Va. GOP panel backs ’13 convention over primary

RICHMOND, Va. (AP) — A new, more conservative ruling body of Virginia’s Republican Party on Friday reversed last fall’s decision to nominate the party’s gubernatorial candidate in an open primary, opting instead for a closed convention of credentialed Republicans.

The 47-31 GOP central committee vote was a blow to Lt. Gov. Bill Bolling and his supporters, including Gov. Bob McDonnell and U.S. House Majority Leader Eric Cantor, and a victory for conservative Attorney General Ken Cuccinelli, a hero of Virginia’s tea party movement.

Bolling and McDonnell had both asked the committee to stick with the October decision to hold a primary next spring rather than a convention.

Neither Bolling nor Cuccinelli attended the 90-minute vote in a tiny room jammed with committee members, party consultants and activists and a handful of reporters.

In a written statement afterward, Bolling said the switch will “effectively disenfranchise hundreds of thousands of Virginia Republicans, and all active duty military personnel, from participating in the nomination of our candidates.”

Noah Wall, spokesman for Cuccinelli’s political action committee, declined specific comment on the committee’s decision.

“We have made it clear from the beginning that we were prepared to run and win in whichever method of nomination the state central committee decided was best for the party,” Wall said in an emailed, one-paragraph statement.

Supporters of the convention argued that Republicans nominated in conventions fare better in fall elections. Conventions also prevent outsiders from meddling in Republican nominations in a state where primaries are open to all voters, and they don’t saddle taxpayers with election costs.

Primaries are paid by state and local governments, but the party has to cover all the expenses for leasing event venues capable of seating up to 10,000 people. The 2009 convention that nominated McDonnell, Bolling and Cuccinelli cost the party nearly $160,000.

Del. Brenda Pogge, R-James City County, said that every primary “amounts to an unfunded mandate on our localities.”

Morton Blackwell, one of three Virginia members of the Republican National Committee, argued for a convention by saying Republicans competing in primaries spend millions of dollars in television ads doing the Democrats’ work by tearing each other down.

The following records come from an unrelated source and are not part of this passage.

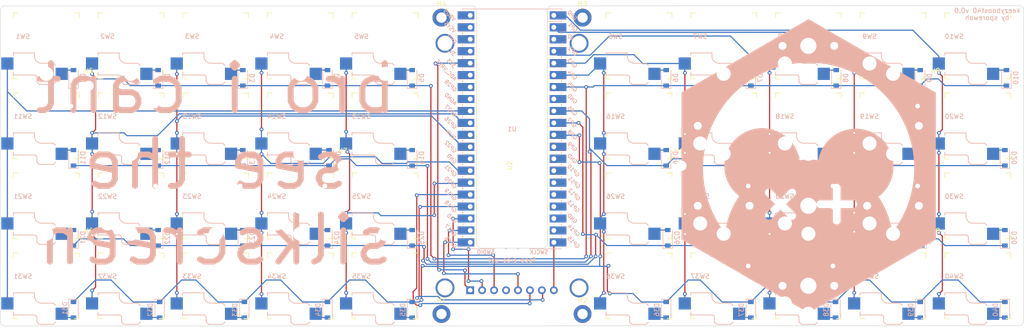
<source format=kicad_pcb>
(kicad_pcb (version 20211014) (generator pcbnew)

  (general
    (thickness 1.6)
  )

  (paper "A4")
  (layers
    (0 "F.Cu" signal)
    (31 "B.Cu" signal)
    (32 "B.Adhes" user "B.Adhesive")
    (33 "F.Adhes" user "F.Adhesive")
    (34 "B.Paste" user)
    (35 "F.Paste" user)
    (36 "B.SilkS" user "B.Silkscreen")
    (37 "F.SilkS" user "F.Silkscreen")
    (38 "B.Mask" user)
    (39 "F.Mask" user)
    (40 "Dwgs.User" user "User.Drawings")
    (41 "Cmts.User" user "User.Comments")
    (42 "Eco1.User" user "User.Eco1")
    (43 "Eco2.User" user "User.Eco2")
    (44 "Edge.Cuts" user)
    (45 "Margin" user)
    (46 "B.CrtYd" user "B.Courtyard")
    (47 "F.CrtYd" user "F.Courtyard")
    (48 "B.Fab" user)
    (49 "F.Fab" user)
    (50 "User.1" user)
    (51 "User.2" user)
    (52 "User.3" user)
    (53 "User.4" user)
    (54 "User.5" user)
    (55 "User.6" user)
    (56 "User.7" user)
    (57 "User.8" user)
    (58 "User.9" user)
  )

  (setup
    (pad_to_mask_clearance 0)
    (pcbplotparams
      (layerselection 0x00010fc_ffffffff)
      (disableapertmacros false)
      (usegerberextensions false)
      (usegerberattributes true)
      (usegerberadvancedattributes true)
      (creategerberjobfile true)
      (svguseinch false)
      (svgprecision 6)
      (excludeedgelayer true)
      (plotframeref false)
      (viasonmask false)
      (mode 1)
      (useauxorigin false)
      (hpglpennumber 1)
      (hpglpenspeed 20)
      (hpglpendiameter 15.000000)
      (dxfpolygonmode true)
      (dxfimperialunits true)
      (dxfusepcbnewfont true)
      (psnegative false)
      (psa4output false)
      (plotreference true)
      (plotvalue true)
      (plotinvisibletext false)
      (sketchpadsonfab false)
      (subtractmaskfromsilk false)
      (outputformat 1)
      (mirror false)
      (drillshape 1)
      (scaleselection 1)
      (outputdirectory "")
    )
  )

  (net 0 "")
  (net 1 "gnd")
  (net 2 "r1")
  (net 3 "Net-(D1-Pad2)")
  (net 4 "Net-(D2-Pad2)")
  (net 5 "Net-(D3-Pad2)")
  (net 6 "Net-(D4-Pad2)")
  (net 7 "Net-(D5-Pad2)")
  (net 8 "Net-(D6-Pad2)")
  (net 9 "Net-(D7-Pad2)")
  (net 10 "Net-(D8-Pad2)")
  (net 11 "Net-(D9-Pad2)")
  (net 12 "Net-(D10-Pad2)")
  (net 13 "r2")
  (net 14 "Net-(D11-Pad2)")
  (net 15 "Net-(D12-Pad2)")
  (net 16 "Net-(D13-Pad2)")
  (net 17 "Net-(D14-Pad2)")
  (net 18 "Net-(D15-Pad2)")
  (net 19 "Net-(D16-Pad2)")
  (net 20 "Net-(D17-Pad2)")
  (net 21 "Net-(D18-Pad2)")
  (net 22 "Net-(D19-Pad2)")
  (net 23 "Net-(D20-Pad2)")
  (net 24 "r3")
  (net 25 "Net-(D21-Pad2)")
  (net 26 "Net-(D22-Pad2)")
  (net 27 "Net-(D23-Pad2)")
  (net 28 "Net-(D24-Pad2)")
  (net 29 "Net-(D25-Pad2)")
  (net 30 "Net-(D26-Pad2)")
  (net 31 "Net-(D27-Pad2)")
  (net 32 "Net-(D28-Pad2)")
  (net 33 "Net-(D29-Pad2)")
  (net 34 "Net-(D30-Pad2)")
  (net 35 "r4")
  (net 36 "Net-(D31-Pad2)")
  (net 37 "Net-(D32-Pad2)")
  (net 38 "Net-(D33-Pad2)")
  (net 39 "Net-(D34-Pad2)")
  (net 40 "Net-(D35-Pad2)")
  (net 41 "Net-(D36-Pad2)")
  (net 42 "Net-(D37-Pad2)")
  (net 43 "Net-(D38-Pad2)")
  (net 44 "Net-(D39-Pad2)")
  (net 45 "Net-(D40-Pad2)")
  (net 46 "3v3")
  (net 47 "/buzzer")
  (net 48 "c1")
  (net 49 "c2")
  (net 50 "c3")
  (net 51 "c4")
  (net 52 "c5")
  (net 53 "c6")
  (net 54 "c7")
  (net 55 "c8")
  (net 56 "c9")
  (net 57 "c10")
  (net 58 "unconnected-(U1-Pad3)")
  (net 59 "unconnected-(U1-Pad8)")
  (net 60 "unconnected-(U1-Pad12)")
  (net 61 "unconnected-(U1-Pad13)")
  (net 62 "unconnected-(U1-Pad14)")
  (net 63 "unconnected-(U1-Pad15)")
  (net 64 "unconnected-(U1-Pad16)")
  (net 65 "/lcd_reset")
  (net 66 "/lcd_led")
  (net 67 "/dc")
  (net 68 "/cs")
  (net 69 "/sck")
  (net 70 "/sda")
  (net 71 "unconnected-(U1-Pad28)")
  (net 72 "unconnected-(U1-Pad30)")
  (net 73 "unconnected-(U1-Pad33)")
  (net 74 "unconnected-(U1-Pad34)")
  (net 75 "unconnected-(U1-Pad35)")
  (net 76 "unconnected-(U1-Pad37)")
  (net 77 "unconnected-(U1-Pad39)")
  (net 78 "unconnected-(U1-Pad40)")
  (net 79 "/led_reset")

  (footprint "keyswitches:Kailh_socket_PG1350" (layer "F.Cu") (at 202 55))

  (footprint "keyswitches:Kailh_socket_PG1350" (layer "F.Cu") (at 58 38))

  (footprint "keyswitches:Kailh_socket_PG1350" (layer "F.Cu") (at 94 21))

  (footprint "MountingHole:MountingHole_2.2mm_M2" (layer "F.Cu") (at 85 46.5))

  (footprint "keyswitches:Kailh_socket_PG1350" (layer "F.Cu") (at 76 72))

  (footprint "keyswitches:Kailh_socket_PG1350" (layer "F.Cu") (at 148 72))

  (footprint "keyswitches:Kailh_socket_PG1350" (layer "F.Cu") (at 184 21))

  (footprint "keyswitches:Kailh_socket_PG1350" (layer "F.Cu") (at 22 21))

  (footprint "keyswitches:Kailh_socket_PG1350" (layer "F.Cu") (at 40 38))

  (footprint "keyswitches:Kailh_socket_PG1350" (layer "F.Cu") (at 76 38))

  (footprint "keyswitches:Kailh_socket_PG1350" (layer "F.Cu") (at 40 72))

  (footprint "keyswitches:Kailh_socket_PG1350" (layer "F.Cu") (at 220 38))

  (footprint "keyswitches:Kailh_socket_PG1350" (layer "F.Cu") (at 22 55))

  (footprint "keyswitches:Kailh_socket_PG1350" (layer "F.Cu") (at 40 21))

  (footprint "keyswitches:Kailh_socket_PG1350" (layer "F.Cu") (at 94 72))

  (footprint "keyswitches:Kailh_socket_PG1350" (layer "F.Cu") (at 202 21))

  (footprint "keyswitches:Kailh_socket_PG1350" (layer "F.Cu") (at 202 72))

  (footprint "keyswitches:Kailh_socket_PG1350" (layer "F.Cu") (at 220 55))

  (footprint "keyswitches:Kailh_socket_PG1350" (layer "F.Cu") (at 22 38))

  (footprint "keyswitches:Kailh_socket_PG1350" (layer "F.Cu") (at 58 55))

  (footprint "keyswitches:Kailh_socket_PG1350" (layer "F.Cu") (at 202 38))

  (footprint "keyswitches:Kailh_socket_PG1350" (layer "F.Cu") (at 148 55))

  (footprint "keyswitches:Kailh_socket_PG1350" (layer "F.Cu") (at 184 38))

  (footprint "MountingHole:MountingHole_2.2mm_M2" locked (layer "F.Cu")
    (tedit 56D1B4CB) (tstamp 860ad0d1-0e9f-4cf2-b8b1-c3a4c362202d)
    (at 31 63.5)
    (descr "Mounting Hole 2.2mm, no annular, M2")

... [539911 chars truncated]
</source>
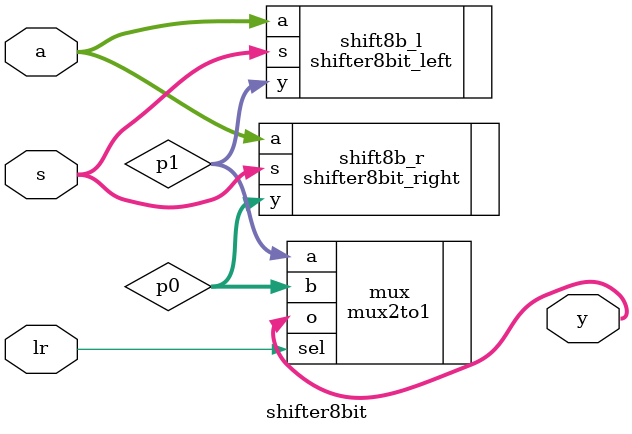
<source format=v>
module shifter8bit
(
  input wire[7:0]   a,
  input wire        lr,  
  input wire[2:0]   s,
  output wire[7:0]  y 
);

  wire[7:0] p0, p1;

  shifter8bit_right shift8b_r (
    .a(a),
    .s(s),
    .y(p0)   
  );

  shifter8bit_left shift8b_l (
    .a(a),
    .s(s),
    .y(p1)   
  );

  mux2to1 #( .DATA_WIDTH(8) ) mux(
    .sel(lr), 
    .a(p1),
    .b(p0),
    .o(y)  
  );
  
endmodule

</source>
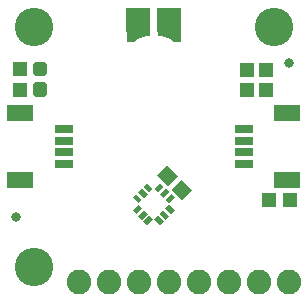
<source format=gts>
G04 EAGLE Gerber RS-274X export*
G75*
%MOMM*%
%FSLAX34Y34*%
%LPD*%
%INSoldermask Top*%
%IPPOS*%
%AMOC8*
5,1,8,0,0,1.08239X$1,22.5*%
G01*
%ADD10C,0.505344*%
%ADD11C,0.838200*%
%ADD12C,3.251200*%
%ADD13R,2.203200X1.403200*%
%ADD14R,1.553200X0.803200*%
%ADD15C,2.082800*%
%ADD16R,1.203200X1.303200*%
%ADD17R,0.453200X0.703200*%
%ADD18R,2.153200X2.153200*%
%ADD19R,1.303200X1.203200*%

G36*
X150016Y215556D02*
X150016Y215556D01*
X150033Y215553D01*
X150083Y215575D01*
X150134Y215590D01*
X150145Y215603D01*
X150161Y215610D01*
X150191Y215655D01*
X150226Y215695D01*
X150229Y215712D01*
X150238Y215727D01*
X150249Y215800D01*
X150249Y235100D01*
X150244Y235116D01*
X150247Y235133D01*
X150225Y235183D01*
X150210Y235234D01*
X150197Y235245D01*
X150190Y235261D01*
X150145Y235291D01*
X150105Y235326D01*
X150088Y235329D01*
X150074Y235338D01*
X150000Y235349D01*
X130600Y235349D01*
X130584Y235344D01*
X130567Y235347D01*
X130517Y235325D01*
X130466Y235310D01*
X130455Y235297D01*
X130439Y235290D01*
X130409Y235245D01*
X130374Y235205D01*
X130371Y235188D01*
X130362Y235174D01*
X130351Y235100D01*
X130351Y220800D01*
X130355Y220787D01*
X130352Y220773D01*
X130374Y220720D01*
X130390Y220666D01*
X130400Y220657D01*
X130406Y220644D01*
X130452Y220611D01*
X130495Y220574D01*
X130509Y220572D01*
X130520Y220564D01*
X130594Y220551D01*
X133640Y220472D01*
X136618Y219920D01*
X139472Y218908D01*
X142132Y217461D01*
X144548Y215602D01*
X144589Y215586D01*
X144627Y215562D01*
X144669Y215556D01*
X144678Y215552D01*
X144685Y215553D01*
X144700Y215551D01*
X150000Y215551D01*
X150016Y215556D01*
G37*
G36*
X109843Y215463D02*
X109843Y215463D01*
X109887Y215466D01*
X109924Y215487D01*
X109934Y215490D01*
X109939Y215495D01*
X109952Y215502D01*
X112368Y217361D01*
X115028Y218808D01*
X117882Y219820D01*
X120860Y220372D01*
X123906Y220451D01*
X123920Y220455D01*
X123933Y220453D01*
X123985Y220476D01*
X124040Y220494D01*
X124048Y220504D01*
X124061Y220510D01*
X124093Y220557D01*
X124129Y220601D01*
X124131Y220615D01*
X124138Y220627D01*
X124149Y220700D01*
X124149Y235000D01*
X124144Y235016D01*
X124147Y235033D01*
X124125Y235083D01*
X124110Y235134D01*
X124097Y235145D01*
X124090Y235161D01*
X124045Y235191D01*
X124005Y235226D01*
X123988Y235229D01*
X123974Y235238D01*
X123900Y235249D01*
X104500Y235249D01*
X104484Y235244D01*
X104467Y235247D01*
X104417Y235225D01*
X104366Y235210D01*
X104355Y235197D01*
X104339Y235190D01*
X104309Y235145D01*
X104274Y235105D01*
X104271Y235088D01*
X104262Y235074D01*
X104251Y235000D01*
X104251Y215700D01*
X104256Y215684D01*
X104253Y215667D01*
X104275Y215617D01*
X104290Y215566D01*
X104303Y215555D01*
X104310Y215539D01*
X104355Y215509D01*
X104395Y215474D01*
X104412Y215471D01*
X104427Y215462D01*
X104500Y215451D01*
X109800Y215451D01*
X109843Y215463D01*
G37*
D10*
X26990Y178870D02*
X33970Y178870D01*
X33970Y171890D01*
X26990Y171890D01*
X26990Y178870D01*
X26990Y176690D02*
X33970Y176690D01*
X33970Y196410D02*
X26990Y196410D01*
X33970Y196410D02*
X33970Y189430D01*
X26990Y189430D01*
X26990Y196410D01*
X26990Y194230D02*
X33970Y194230D01*
D11*
X10160Y67310D03*
X241300Y198120D03*
D12*
X228600Y228600D03*
X25400Y228600D03*
X25400Y25400D03*
D13*
X14050Y155000D03*
X14050Y99000D03*
D14*
X50800Y142000D03*
X50800Y132000D03*
X50800Y122000D03*
X50800Y112000D03*
D13*
X239950Y99000D03*
X239950Y155000D03*
D14*
X203200Y112000D03*
X203200Y122000D03*
X203200Y132000D03*
X203200Y142000D03*
D15*
X139700Y12700D03*
X114300Y12700D03*
X88900Y12700D03*
X63500Y12700D03*
D16*
X222250Y174770D03*
X222250Y191770D03*
X205740Y174770D03*
X205740Y191770D03*
X13970Y192260D03*
X13970Y175260D03*
D17*
G36*
X135613Y63715D02*
X132408Y60510D01*
X127437Y65481D01*
X130642Y68686D01*
X135613Y63715D01*
G37*
G36*
X140210Y68311D02*
X137005Y65106D01*
X132034Y70077D01*
X135239Y73282D01*
X140210Y68311D01*
G37*
G36*
X144806Y72907D02*
X141601Y69702D01*
X136630Y74673D01*
X139835Y77878D01*
X144806Y72907D01*
G37*
G36*
X141601Y87071D02*
X144806Y83866D01*
X139835Y78895D01*
X136630Y82100D01*
X141601Y87071D01*
G37*
G36*
X137005Y91667D02*
X140210Y88462D01*
X135239Y83491D01*
X132034Y86696D01*
X137005Y91667D01*
G37*
G36*
X132408Y96263D02*
X135613Y93058D01*
X130642Y88087D01*
X127437Y91292D01*
X132408Y96263D01*
G37*
G36*
X118245Y93058D02*
X121450Y96263D01*
X126421Y91292D01*
X123216Y88087D01*
X118245Y93058D01*
G37*
G36*
X113649Y88462D02*
X116854Y91667D01*
X121825Y86696D01*
X118620Y83491D01*
X113649Y88462D01*
G37*
G36*
X109053Y83866D02*
X112258Y87071D01*
X117229Y82100D01*
X114024Y78895D01*
X109053Y83866D01*
G37*
G36*
X112258Y69702D02*
X109053Y72907D01*
X114024Y77878D01*
X117229Y74673D01*
X112258Y69702D01*
G37*
G36*
X116854Y65106D02*
X113649Y68311D01*
X118620Y73282D01*
X121825Y70077D01*
X116854Y65106D01*
G37*
G36*
X121450Y60510D02*
X118245Y63715D01*
X123216Y68686D01*
X126421Y65481D01*
X121450Y60510D01*
G37*
D18*
X113900Y233800D03*
X139900Y233800D03*
D19*
G36*
X150111Y99034D02*
X159325Y89820D01*
X150817Y81312D01*
X141603Y90526D01*
X150111Y99034D01*
G37*
G36*
X138091Y111055D02*
X147305Y101841D01*
X138797Y93333D01*
X129583Y102547D01*
X138091Y111055D01*
G37*
D15*
X241300Y12700D03*
X215900Y12700D03*
X190500Y12700D03*
X165100Y12700D03*
D19*
X241926Y81788D03*
X224926Y81788D03*
M02*

</source>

“Our principal purpose here is to facilitate the election of our candidates and analysis after analysis shows clearly that we win when we nominate by conventions and we are less likely to win when we nominate by a primary,” Blackwell said.

But party treasurer Brian Plum said conventions are financially crippling to the state party.

“If we’re going to have a convention, we’ve got to find a way to pay for it,” said Brian Plum, a committee member and state party treasurer. “We are a party with less cash than we have liabilities right now.”

The most passionate debate, however, was over the inability of troops on active duty to have a say at a convention.

“It’s a fact that active-duty military can’t participate in partisan conventions,” said Wayne Osmore of Enon.

“Let’s try to remember who it is we’re disenfranchising,” said Del. John Cosgrove of Chesapeake, whose district has a heavy active-duty Navy and Army population.

At one point, arguing became so pervasive in the room that party chairman Pat Mullins had to gavel the meeting back to order with an appeal to a common purpose.

“We are all friends here,” he said, straining to be understood over the din. “The enemy is Barack Obama, Tim Kaine and the liberal media.”